The tiny car icon in my Uber app twists around in circles, its location three blocks from where I stand outside Evelyn's house in the Catalina Foothills. Like all houses in the neighborhood, Evelyn's modest three-bedroom sprouts unobtrusively from the Sonoran Desert. Each residence up here is a different take on ancient Pueblo architecture-stucco exteriors in various shades of sand and dirt, perpendicular lines that disappear like a mirage in the right light.
I take in the expanse of Tucson stretching endlessly to the south-by most standards, a truly killer view. But I know better. The most killer view of the city can be found on its west side—at the top of Tumamoc Hill—and it's this view I'm chasing this evening. If my driver ever finds me, that is.
My driver, Reynold (red Toyota Camry, 3.8 stars), turns around, idles, turns again. My driver's test can't come soon enough. Two more weeks.
The car on my phone reminds me of those plastic cars Evelyn and I used to fill with blue and pink peg children in the Game of Life. He's two minutes away-no, now it's three. I think about running inside for one more swig from the massive Costco-sized bottle of vodka I've hidden beneath the heating vent in my old bedroom.
Maybe Reynold is as buzzed as I am. But of course that's not it. I'm used to waiting twice as long for an Uber as I should. The streets in the foothills are mazelike, and when I lived here with Evelyn, I'd often have to walk halfway to River Road to meet up with my buddies, their parents apt to give up and drop them off just north of the Zinburger near Campbell.
I wipe a bead of sweat from my temple-feeling moisture in way too many other places—and grin as the flash of red comes around the corner. I wave. Wish I'd stored some extra deodorant at Evelyn's house-summer in the Old Pueblo means short shelf lives for showers. I pop open the passenger-side door and hop in, energized by the blast of air-conditioning.
My head feels light from the alcohol, and the friendly-dad look on Reynold's face makes me sure he's about to become my new best buddy.
Reynold says, “I thought my phone was going to have an aneurysm trying to find you. These foothills. Pretty up here, but...” He flips a U-turn on the lane—more an asphalt driveway. A single zombie apocalypse is all it would take for the cacti and desert brush to reclaim the road for nature.
"Yeah, man. My friends' parents have gotten lost a thousand times. Thanks for persevering, though. This is a nuggs emergency of epic proportions."

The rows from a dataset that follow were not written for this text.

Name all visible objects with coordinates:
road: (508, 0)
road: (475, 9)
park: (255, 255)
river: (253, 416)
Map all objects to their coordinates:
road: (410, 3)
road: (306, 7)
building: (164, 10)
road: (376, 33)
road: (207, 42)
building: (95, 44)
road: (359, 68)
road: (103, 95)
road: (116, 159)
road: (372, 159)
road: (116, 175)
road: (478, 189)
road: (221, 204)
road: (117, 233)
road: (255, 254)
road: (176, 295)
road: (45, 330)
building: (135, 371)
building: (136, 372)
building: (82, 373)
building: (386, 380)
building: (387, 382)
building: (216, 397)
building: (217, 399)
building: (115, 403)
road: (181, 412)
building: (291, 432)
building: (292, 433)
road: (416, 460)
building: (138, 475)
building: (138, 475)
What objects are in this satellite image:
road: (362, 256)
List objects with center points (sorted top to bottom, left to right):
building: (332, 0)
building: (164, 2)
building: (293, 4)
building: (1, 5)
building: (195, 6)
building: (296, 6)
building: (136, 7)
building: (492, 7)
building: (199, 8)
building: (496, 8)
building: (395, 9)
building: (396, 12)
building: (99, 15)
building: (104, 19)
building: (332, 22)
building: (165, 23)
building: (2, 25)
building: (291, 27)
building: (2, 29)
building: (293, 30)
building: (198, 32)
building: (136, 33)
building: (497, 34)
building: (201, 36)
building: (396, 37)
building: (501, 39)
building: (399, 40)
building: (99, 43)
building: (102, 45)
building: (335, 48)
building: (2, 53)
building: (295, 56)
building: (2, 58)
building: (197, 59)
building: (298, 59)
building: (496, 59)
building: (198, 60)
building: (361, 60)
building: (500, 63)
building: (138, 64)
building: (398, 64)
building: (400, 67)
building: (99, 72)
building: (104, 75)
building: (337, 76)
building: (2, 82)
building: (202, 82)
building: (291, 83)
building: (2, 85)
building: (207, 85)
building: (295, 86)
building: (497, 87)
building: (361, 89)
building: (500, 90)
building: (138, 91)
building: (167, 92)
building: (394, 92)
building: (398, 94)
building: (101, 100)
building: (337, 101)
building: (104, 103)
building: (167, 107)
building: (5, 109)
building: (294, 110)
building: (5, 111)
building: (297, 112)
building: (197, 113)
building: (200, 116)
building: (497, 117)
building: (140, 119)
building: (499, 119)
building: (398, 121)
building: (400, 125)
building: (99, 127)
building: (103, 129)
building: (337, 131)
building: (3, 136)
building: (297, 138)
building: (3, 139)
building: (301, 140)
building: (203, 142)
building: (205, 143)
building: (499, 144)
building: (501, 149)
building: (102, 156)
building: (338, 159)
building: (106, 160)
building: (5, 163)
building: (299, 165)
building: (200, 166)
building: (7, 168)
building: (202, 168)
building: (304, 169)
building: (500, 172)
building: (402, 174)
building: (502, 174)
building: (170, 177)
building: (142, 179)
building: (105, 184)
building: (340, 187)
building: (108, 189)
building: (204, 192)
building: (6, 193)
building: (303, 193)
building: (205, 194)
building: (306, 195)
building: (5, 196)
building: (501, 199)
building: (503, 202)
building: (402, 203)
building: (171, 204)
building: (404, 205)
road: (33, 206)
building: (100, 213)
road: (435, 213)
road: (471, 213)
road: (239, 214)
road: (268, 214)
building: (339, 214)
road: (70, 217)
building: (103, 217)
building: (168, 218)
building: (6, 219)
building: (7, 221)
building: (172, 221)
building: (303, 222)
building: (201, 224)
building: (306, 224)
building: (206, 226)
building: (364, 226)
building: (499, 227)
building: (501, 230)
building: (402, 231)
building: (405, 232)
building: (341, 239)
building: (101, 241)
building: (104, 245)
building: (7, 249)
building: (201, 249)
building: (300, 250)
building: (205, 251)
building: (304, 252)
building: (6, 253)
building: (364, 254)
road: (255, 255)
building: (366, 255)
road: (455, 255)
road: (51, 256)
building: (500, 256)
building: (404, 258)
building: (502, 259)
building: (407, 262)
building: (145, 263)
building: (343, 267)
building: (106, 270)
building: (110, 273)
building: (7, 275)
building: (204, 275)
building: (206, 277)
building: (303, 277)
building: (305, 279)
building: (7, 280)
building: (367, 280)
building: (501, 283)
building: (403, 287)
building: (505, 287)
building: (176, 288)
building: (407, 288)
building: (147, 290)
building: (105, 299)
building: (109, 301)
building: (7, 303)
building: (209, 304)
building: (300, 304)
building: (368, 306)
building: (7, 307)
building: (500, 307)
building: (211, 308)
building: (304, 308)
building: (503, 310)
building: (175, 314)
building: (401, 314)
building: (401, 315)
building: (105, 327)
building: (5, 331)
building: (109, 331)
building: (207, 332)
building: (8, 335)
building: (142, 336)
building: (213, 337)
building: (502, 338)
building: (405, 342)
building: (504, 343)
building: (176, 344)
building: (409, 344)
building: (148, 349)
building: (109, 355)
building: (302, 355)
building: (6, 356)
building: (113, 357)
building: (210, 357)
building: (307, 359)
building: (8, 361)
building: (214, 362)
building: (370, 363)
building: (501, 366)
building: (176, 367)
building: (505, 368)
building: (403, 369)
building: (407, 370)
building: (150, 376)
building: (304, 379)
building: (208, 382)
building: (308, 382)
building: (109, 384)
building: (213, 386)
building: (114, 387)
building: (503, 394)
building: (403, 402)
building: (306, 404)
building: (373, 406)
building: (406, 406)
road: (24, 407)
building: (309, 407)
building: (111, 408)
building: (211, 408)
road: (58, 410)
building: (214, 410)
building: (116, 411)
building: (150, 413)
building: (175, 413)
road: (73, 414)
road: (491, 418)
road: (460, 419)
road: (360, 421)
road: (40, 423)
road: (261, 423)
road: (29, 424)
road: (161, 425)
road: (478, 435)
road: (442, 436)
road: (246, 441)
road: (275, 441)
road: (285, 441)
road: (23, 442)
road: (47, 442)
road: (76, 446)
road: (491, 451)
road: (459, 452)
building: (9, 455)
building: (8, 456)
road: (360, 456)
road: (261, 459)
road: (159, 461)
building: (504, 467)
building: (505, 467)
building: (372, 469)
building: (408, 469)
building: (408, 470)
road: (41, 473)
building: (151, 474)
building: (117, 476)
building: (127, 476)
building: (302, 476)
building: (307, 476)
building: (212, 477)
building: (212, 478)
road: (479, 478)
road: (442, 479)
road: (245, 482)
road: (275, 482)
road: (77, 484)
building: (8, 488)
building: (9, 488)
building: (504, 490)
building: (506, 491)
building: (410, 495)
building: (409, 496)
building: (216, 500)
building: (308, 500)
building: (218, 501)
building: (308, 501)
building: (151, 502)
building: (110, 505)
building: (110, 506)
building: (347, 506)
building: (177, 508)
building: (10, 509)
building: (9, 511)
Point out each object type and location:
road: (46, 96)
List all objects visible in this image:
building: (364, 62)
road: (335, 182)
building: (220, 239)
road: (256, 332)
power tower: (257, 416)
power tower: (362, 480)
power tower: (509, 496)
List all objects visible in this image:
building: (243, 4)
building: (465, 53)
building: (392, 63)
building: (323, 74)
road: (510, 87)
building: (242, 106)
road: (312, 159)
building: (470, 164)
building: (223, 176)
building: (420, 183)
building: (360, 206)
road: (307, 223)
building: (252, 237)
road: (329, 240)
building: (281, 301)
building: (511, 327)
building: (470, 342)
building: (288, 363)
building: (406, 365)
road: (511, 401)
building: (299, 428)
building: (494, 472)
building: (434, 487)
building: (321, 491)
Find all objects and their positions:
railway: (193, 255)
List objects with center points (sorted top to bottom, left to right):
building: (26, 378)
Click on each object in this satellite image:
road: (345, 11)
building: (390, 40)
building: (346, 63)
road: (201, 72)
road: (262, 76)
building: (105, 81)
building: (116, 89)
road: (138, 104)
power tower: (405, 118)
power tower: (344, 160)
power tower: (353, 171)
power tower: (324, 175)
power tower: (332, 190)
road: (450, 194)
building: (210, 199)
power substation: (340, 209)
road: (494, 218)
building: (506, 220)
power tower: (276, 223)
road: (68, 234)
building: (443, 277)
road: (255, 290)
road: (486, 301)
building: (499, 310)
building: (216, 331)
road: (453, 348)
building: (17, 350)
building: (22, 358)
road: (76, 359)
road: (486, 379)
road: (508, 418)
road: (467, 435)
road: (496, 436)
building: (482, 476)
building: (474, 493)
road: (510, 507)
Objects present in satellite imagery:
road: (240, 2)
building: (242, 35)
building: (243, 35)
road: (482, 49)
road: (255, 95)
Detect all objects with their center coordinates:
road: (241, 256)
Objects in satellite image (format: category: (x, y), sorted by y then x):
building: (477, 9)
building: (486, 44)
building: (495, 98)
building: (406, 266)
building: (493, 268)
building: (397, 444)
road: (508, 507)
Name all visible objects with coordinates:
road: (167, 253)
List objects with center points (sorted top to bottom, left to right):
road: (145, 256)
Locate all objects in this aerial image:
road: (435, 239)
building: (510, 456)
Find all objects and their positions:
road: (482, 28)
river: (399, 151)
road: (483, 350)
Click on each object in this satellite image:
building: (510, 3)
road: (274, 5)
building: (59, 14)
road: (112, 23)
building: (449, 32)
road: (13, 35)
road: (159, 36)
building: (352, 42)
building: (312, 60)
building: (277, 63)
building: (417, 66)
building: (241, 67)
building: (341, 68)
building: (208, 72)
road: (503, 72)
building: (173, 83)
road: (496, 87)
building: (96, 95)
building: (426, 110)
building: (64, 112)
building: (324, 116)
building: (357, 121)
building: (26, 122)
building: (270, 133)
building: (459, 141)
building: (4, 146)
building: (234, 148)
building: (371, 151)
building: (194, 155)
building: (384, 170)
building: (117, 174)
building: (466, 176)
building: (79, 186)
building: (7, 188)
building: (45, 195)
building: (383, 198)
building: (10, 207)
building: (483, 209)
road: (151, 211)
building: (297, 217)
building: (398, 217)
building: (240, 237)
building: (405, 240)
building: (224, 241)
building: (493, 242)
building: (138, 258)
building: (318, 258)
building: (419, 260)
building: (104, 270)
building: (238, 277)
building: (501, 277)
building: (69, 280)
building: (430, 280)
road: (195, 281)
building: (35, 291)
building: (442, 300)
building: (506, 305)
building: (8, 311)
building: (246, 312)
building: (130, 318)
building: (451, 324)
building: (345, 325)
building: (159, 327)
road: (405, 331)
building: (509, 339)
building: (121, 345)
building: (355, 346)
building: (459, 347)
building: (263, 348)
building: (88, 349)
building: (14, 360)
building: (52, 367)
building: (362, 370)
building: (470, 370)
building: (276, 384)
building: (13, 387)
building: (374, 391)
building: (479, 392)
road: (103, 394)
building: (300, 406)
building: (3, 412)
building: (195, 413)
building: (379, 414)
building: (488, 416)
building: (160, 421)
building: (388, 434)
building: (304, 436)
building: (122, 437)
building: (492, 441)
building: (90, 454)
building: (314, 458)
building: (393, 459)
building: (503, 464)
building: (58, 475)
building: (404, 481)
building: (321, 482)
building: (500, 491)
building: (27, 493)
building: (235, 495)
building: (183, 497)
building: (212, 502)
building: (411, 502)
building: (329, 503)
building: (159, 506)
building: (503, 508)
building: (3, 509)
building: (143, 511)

"Why don't you just DoorDash?”
Some sober part of my brain thinks I shouldn't be so forthcoming with this stranger, that I should get a new Uber from Wendy's—and another new one, and another new one after that. That I should only talk about what I'm doing right now with Ms. Finch at school because she's the only one I ever talk with about what I'm doing right now, and even then just barely. But Reynold is a cool dude. I can tell.
“Actually,” I say, “I'm going drunk drive-thru’ing. It's no fun if you don't go through the drive-thrus."
“Drive-thrus? Plural?” Reynold gives me parent eyebrows. I don't like those eyebrows. "Aren't we a bit young to be drinking?”